Akio Jissôji (1937-2006) è stato un regista giapponese che ha attraverso diverse fasi cinematografiche: noi ce lo ricordiamo sia per i primi lungometraggi (la cosiddetta trilogia buddista, composta da “This Transient Life”, “Mandara” e “Poem”) che per il segmento presente nell’horror estremo “Rampo Noir” (2005), senza dimenticare l’importante contributo dato al mondo delle serie televisive (troviamo Jissôji al timone di “Ultraman” già a partire dalla seconda metà dei 60s).
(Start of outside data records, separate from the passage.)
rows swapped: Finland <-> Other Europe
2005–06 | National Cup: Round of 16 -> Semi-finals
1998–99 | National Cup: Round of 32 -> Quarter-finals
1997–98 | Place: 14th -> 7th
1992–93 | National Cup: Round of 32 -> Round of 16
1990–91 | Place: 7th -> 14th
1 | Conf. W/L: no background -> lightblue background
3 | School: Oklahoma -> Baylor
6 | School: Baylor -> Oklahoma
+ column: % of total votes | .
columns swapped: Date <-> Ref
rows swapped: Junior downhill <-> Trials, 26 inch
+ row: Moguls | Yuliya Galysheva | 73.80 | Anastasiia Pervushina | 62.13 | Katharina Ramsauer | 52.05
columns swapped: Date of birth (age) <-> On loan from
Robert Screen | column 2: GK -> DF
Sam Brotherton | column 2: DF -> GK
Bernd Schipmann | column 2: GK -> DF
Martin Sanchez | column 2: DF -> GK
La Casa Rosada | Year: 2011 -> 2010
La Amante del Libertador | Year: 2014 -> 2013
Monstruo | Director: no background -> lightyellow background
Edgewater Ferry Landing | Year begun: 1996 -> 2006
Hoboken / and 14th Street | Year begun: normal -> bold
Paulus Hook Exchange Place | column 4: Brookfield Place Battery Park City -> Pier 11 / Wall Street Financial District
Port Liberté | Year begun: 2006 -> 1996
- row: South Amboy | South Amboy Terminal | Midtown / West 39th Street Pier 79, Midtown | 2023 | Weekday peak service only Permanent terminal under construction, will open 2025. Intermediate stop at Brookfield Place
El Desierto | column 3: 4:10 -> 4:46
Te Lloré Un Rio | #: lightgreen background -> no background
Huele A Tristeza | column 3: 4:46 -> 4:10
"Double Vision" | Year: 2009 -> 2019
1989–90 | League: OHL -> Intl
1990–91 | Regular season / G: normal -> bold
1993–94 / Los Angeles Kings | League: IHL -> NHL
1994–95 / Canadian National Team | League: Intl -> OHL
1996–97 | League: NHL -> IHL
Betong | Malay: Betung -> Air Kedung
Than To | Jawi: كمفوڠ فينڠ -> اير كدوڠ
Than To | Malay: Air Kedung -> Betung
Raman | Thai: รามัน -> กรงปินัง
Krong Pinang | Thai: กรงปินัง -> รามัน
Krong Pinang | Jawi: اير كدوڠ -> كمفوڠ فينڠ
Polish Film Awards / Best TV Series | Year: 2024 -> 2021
“This Transient Life” (il titolo originale è “Mujô”) è considerato a ragione uno dei momenti più significativi dell’intera new wave giapponese: all’interno di queste due ore abbondanti di visione, il regista ci racconta una storia basata sul rapporto controverso tra il giovane Masao e sua sorella minore Yuri. I genitori vorrebbero veder sposata la loro figlia, ma l’ingenua Yuri sembra soddisfatta così, all’interno di una comfort zone nella quale sguazza senza preoccuparsi del futuro. Masao è invece un nullafacente (non studia e non lavora), un individuo asociale la cui unica passione sono le statue buddiste. A un certo punto, “This Transient Life” si focalizza sulla relazione incestuosa tra i due, rivelando la personalità immorale del protagonista, un personaggio dissoluto intenzionato a introdurre la sorella a ogni tipo di piacere sessuale.

La grande particolarità di questo lavoro va ricercata nel suo stile e nella sua eleganza: se da un lato “This Transient Life” può essere considerato un pinku eiga (per via dei suoi contenuti erotici votati all’edonismo più sopraffino), non è possibile trascurare la sua profonda vena autoriale (per non dire sperimentale), un approccio capace di sottolineare a più riprese la componente drammatica e filosofica del film. Tali sensazioni vengono avvalorate da un commento musicale di matrice barocca, l’ennesimo tocco di classe capace di donare ulteriore fascino alla pellicola.
Le qualità di Akio Jissôji escono allo scoperto nei lenti nonché delicati movimenti della macchina da presa, inquadrature dove non c’è mai posto per la staticità: anche quando il potenziale narrativo del film tende vistosamente a ristagnare, il regista non ferma mai il suo raggio di azione, mantenendo sempre vivo il nostro sguardo (gli occhi non possono che ringraziare, complice pure una magnifica fotografia in b/n). Per i cultori dell’avanguardia, “This Transient Life” è dunque un titolo fondamentale, l’ennesimo tassello di rara bellezza realizzato nel cuore di una stagione praticamente irripetibile per il cinema del Sol Levante. Il tempo non aspetta nessuno.